Mit diesen Worten hatte sich Emmanuel abgewandt und war bereits dabei, den Raum zu durchqueren. „Warte!", rief ich einem plötzlichen Impuls folgend und atmete einmal tief ein, bevor ich fortfuhr: „Würdest du bei mir bleiben, wenn ich sie anrufe?"

„Ich dachte, du würdest vielleicht lieber alleine sein, wenn du mit ihnen sprichst. Wenn du mich dabeihaben möchtest, bleibe ich natürlich bei dir", entgegnete er verständnisvoll und kam nun wieder auf mich zu. Er umschloss mein Kinn mit seinen Fingern, um vorsichtig meinen Blick zu heben. „Du schaffst das!"

Wie schon mehrfach zuvor, wünschte ich mir etwas von seiner Zuversicht. Obwohl ich noch immer nicht vollkommen überzeugt war, tippte ich mit zittrigen Fingern die Rufnummer meiner Eltern in das Tastenfeld. Anschließend ließ ich meinen Zeigefinger länger als notwendig über dem grünen Telefonsymbol schweben. Schließlich nahm ich all meinen Mut zusammen und betätigte den Knopf, während ich vor Aufregung bereits das Blut in meinen Ohren rauschen hören konnte.

Es dauerte nicht lange, da wurde das Telefonat auch schon entgegengenommen.

„Campbell", vernahm ich die Stimme meiner Mutter und musste schwer schlucken, bevor ich in der Lage war, ihr zu antworten.

„Mom? Ich bin es", brachte ich schließlich unter leichtem Krächzen hervor. Mühsam stützte ich mich mit einer Hand an der Tischplatte abs, um nicht auf der Stelle umzukippen.

„Charlotte? Meine Güte! Wo steckst du? Wir sind fast umgekommen vor Sorge", redete sie auf mich ein und ich konnte hören, dass sie sofort zu weinen begann. Während sie auf mich einredete, vernahm ich bereits im Hintergrund die strenge Stimme meines Vaters.

„Mir geht es gut. Ihr braucht euch keine Sorgen zu machen", versuchte ich sie zu besänftigen, aber anscheinend war ich nicht sonderlich erfolgreich darin, sie zu beruhigen. Ich vernahm ein kurzes Wortgefecht zwischen ihr und meinem Vater, bevor er ihr augenscheinlich das Telefon aus der Hand riss.

„Charlotte?", dröhnte seine tiefe Stimme durch den Lautsprecher und im Gegensatz zu meiner Mutter klang er eher verärgert, als besorgt.

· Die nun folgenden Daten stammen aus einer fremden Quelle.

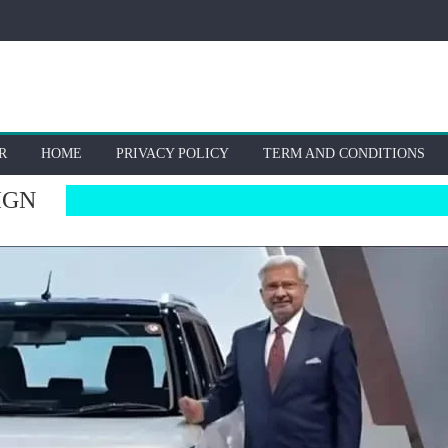
R
HOME
PRIVACY POLICY
TERM AND CONDITIONS
IGN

„Ja", erwiderte ich angespannt und ein Kloss bildete sich in meinem Hals. Er hatte schon immer eine einschüchternde Wirkung auf mich gehabt und obwohl uns etliche Flugmeilen trennten, änderte dies kaum etwas an dieser Tatsache.

„Ich weiß nicht, was in dich gefahren ist aber eins sage ich dir: Ich dulde solch ein Verhalten nicht! Du wirst mich nicht länger zum Gespött der Gesellschaft machen und ich erwarte, dass du sofort nach Hause zurückkehrst. Habe ich mich verständlich ausgedrückt?", zischte er bedrohlich in das Telefon und mir war bewusst, dass er keine Widerrede duldete. Allerdings war ich nicht in ein anderes Land geflohen, um genau dort weiterzumachen, wo ich aufgehört hatte.

„Es geht immer nur um dich! Aber weißt du was? Ich habe keine Lust mehr darauf! Weder auf Harvard, noch auf deine Diktatur und ich werde dann zurückkommen, wenn ich es für richtig halte!"

Mein Vater zog scharf die Luft ein. Anscheinend hatte er nicht mit solch einem Widerstand gerechnet. „Ich glaube, ich habe mich missverständlich ausgedrückt", polterte er daraufhin in den Hörer. „Du wirst auf der Stelle-"

„Stopp!", unterbrach ich ihn abrupt. „Es gibt nur eine Sache, die ich nun machen werde! Dieses Gespräch beenden! Mach's gut!"

Mit diesen Worten kappte ich die Verbindung und ließihm somit keinen Raum mehr, auf meine Äußerung zu reagieren.